The Swift community can and should make its own decision about whether to
remain engaged. The risk of disengagement is that messy compatibility
issues will probably have to be faced later that we can easily head-off now.
Given all these considerations, I think the principled approach is for us
to move forward with a 3-part categorization of characters into operators,
identifiers, and unspecified (to be determined). That way we need not
harangue ourselves over every controversial glyph, and may instead quickly
determine those characters which should definitely be operators and those
which should definitely be identifiers, while saving the difficult
decisions until such time as Unicode produces recommendations and/or we
decide to undertake a more comprehensive review.
Nevin
On Sun, Feb 5, 2017 at 8:29 PM, Xiaodi Wu <xiaodi.wu@gmail.com> wrote:
IIRC, where we left the discussion last time was that there was work not
yet complete within Unicode on delineating identifier and operator
characters. As there was broad agreement to align identifier characters
with Unicode standards, and since the strict separation between identifiers
and operators means that no character should belong to both, there was
hesitation to declare an operator what Unicode may later deem to be an
identifier.
There was strenuous objection to temporarily cutting back operators to the
ASCII range until Unicode completes its work, but also pushback in going
character-by-character above the ASCII range.
In any case, \ seems perfectly reasonable as an additional operator
character that doesn't have to wait for Unicode.
On Sun, Feb 5, 2017 at 19:02 T.J. Usiyan via swift-evolution < > swift-evolution@swift.org> wrote:
+1 from me.
I hope that operators get more work soon, especially with regard to math.
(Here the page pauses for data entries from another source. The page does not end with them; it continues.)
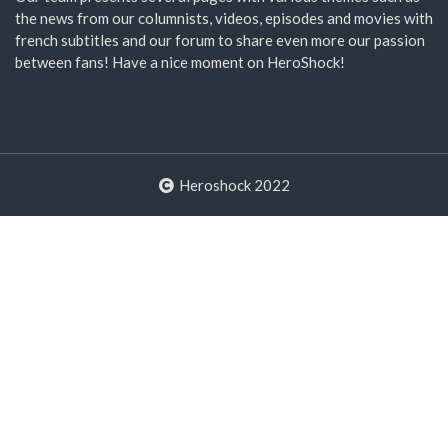
the news from our columnists, videos, episodes and movies with
french subtitles and our forum to share even more our passion
between fans! Have a nice moment on HeroShock!
Heroshock 2022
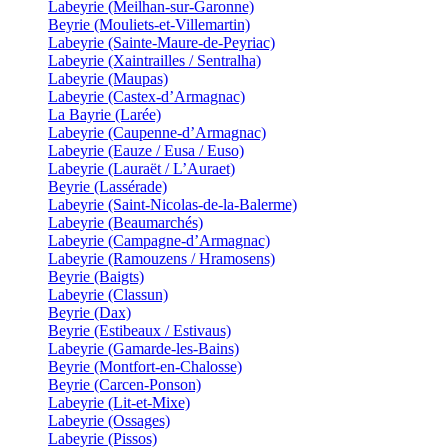
Labeyrie (Meilhan-sur-Garonne)
Beyrie (Mouliets-et-Villemartin)
Labeyrie (Sainte-Maure-de-Peyriac)
Labeyrie (Xaintrailles / Sentralha)
Labeyrie (Maupas)
Labeyrie (Castex-d’Armagnac)
La Bayrie (Larée)
Labeyrie (Caupenne-d’Armagnac)
Labeyrie (Eauze / Eusa / Euso)
Labeyrie (Lauraët / L’Auraet)
Beyrie (Lassérade)
Labeyrie (Saint-Nicolas-de-la-Balerme)
Labeyrie (Beaumarchés)
Labeyrie (Campagne-d’Armagnac)
Labeyrie (Ramouzens / Hramosens)
Beyrie (Baigts)
Labeyrie (Classun)
Beyrie (Dax)
Beyrie (Estibeaux / Estivaus)
Labeyrie (Gamarde-les-Bains)
Beyrie (Montfort-en-Chalosse)
Beyrie (Carcen-Ponson)
Labeyrie (Lit-et-Mixe)
Labeyrie (Ossages)
Labeyrie (Pissos)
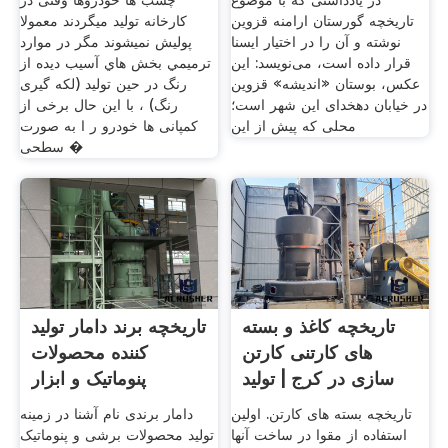
در یادداشتی که با موضوع
چسب ها خودروها وقتی در
تاریخچه گورستان ارامنه قزوین
کارخانه تولید میگردند معمولا
نوشته و آن را در اختیار ایسنا
پولیش نمیشوند مگر در موارد
قرار داده است، می‌نویسد: این
ترميمي بخش هاي آسيب ديده از
عکس، بوستان «اندیشه» قزوین
رنگ در حین تولید (لکه گیری
در خیابان دهخدای این شهر است؛
رنگ) ، با این حال برخی از
محلی که پیش از این
کمپانی ها خودرو ر ا به صورت
سطحی �
تاریخچه کاغذ و بسته
تاریخچه برند دامار تولید
های کارتنی کارتن
کننده محصولات
سازی در کرج | تولید
پنوماتیک و ابزار
تاریخچه بسته های کارتن. اولین
دامار برندی نام آشنا در زمینه
استفاده از مقوا در ساخت آنها
تولید محصولات برشی و پنوماتیک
On Sun, Feb 5, 2017 at 5:09 PM, Nevin Brackett-Rozinsky via > swift-evolution <swift-evolution@swift.org> wrote:
+1 as well. I also support adding these four symbols: ⅀ ؆ ؇ ⅋ as
operators.
There was substantial discussion last fall about revamping operators in
Swift, with the primary goal of removing characters that should not be in
the set. I went through the Unicode tables and compiled a list of 1,020
characters that I think definitely should be operators [list of operator
characters
<Unicode Utilities: UnicodeSet;
]
The effect of that would be to make 1,628 characters no longer usable as
operators [list of non-operator characters
<Unicode Utilities: UnicodeSet;
]
However, my strategy was to be conservative in accepting operators. There
are several Unicode blocks which contain some additional characters which
we may want to have as operators [list of characters in those blocks
<Unicode Utilities: UnicodeSet;
]
I did not include the backslash because I decided not to mess with the
choice of ASCII operators, however I do support making backslash an
operator. I am not sure about currency symbols.
Nevin
On Sun, Feb 5, 2017 at 1:20 PM, Dave Abrahams via swift-evolution < > swift-evolution@swift.org> wrote:
on Sun Feb 05 2017, Nicolas Fezans <swift-evolution@swift.org> wrote:
> Dear all,
>
> This is a rather simple proposal to add '\' (backslash character) as a
> valid operator-head in the swift grammar.
>
> One argument for it, is that there exist a backslash operator in the
> MATLAB/Scilab/Octave languages. In this languages A\B solves the linear
> system A*X = B for X (or the least square problem associated to it if the
> system of equations is overdetermined). I am doing some numerical
> computation in Swift and it would be nice to be able to declare the same
> operator name for this functionality.
>
> I might have missed some arguments for not adding them, but I seems to me
> that until now the \ character is only used inside of string literals. If
> that is the case, both uses should never generate a conflict or be
> ambiguous, isn't it? (String literals keep their interpretation of \ and
\
> used otherwise within the swift code will be interpreted as an operator
or
> as the beginning of an operator)
>
> I am curious to see what will be the feedback on this.
+1 if it doesn't clash with the grammar.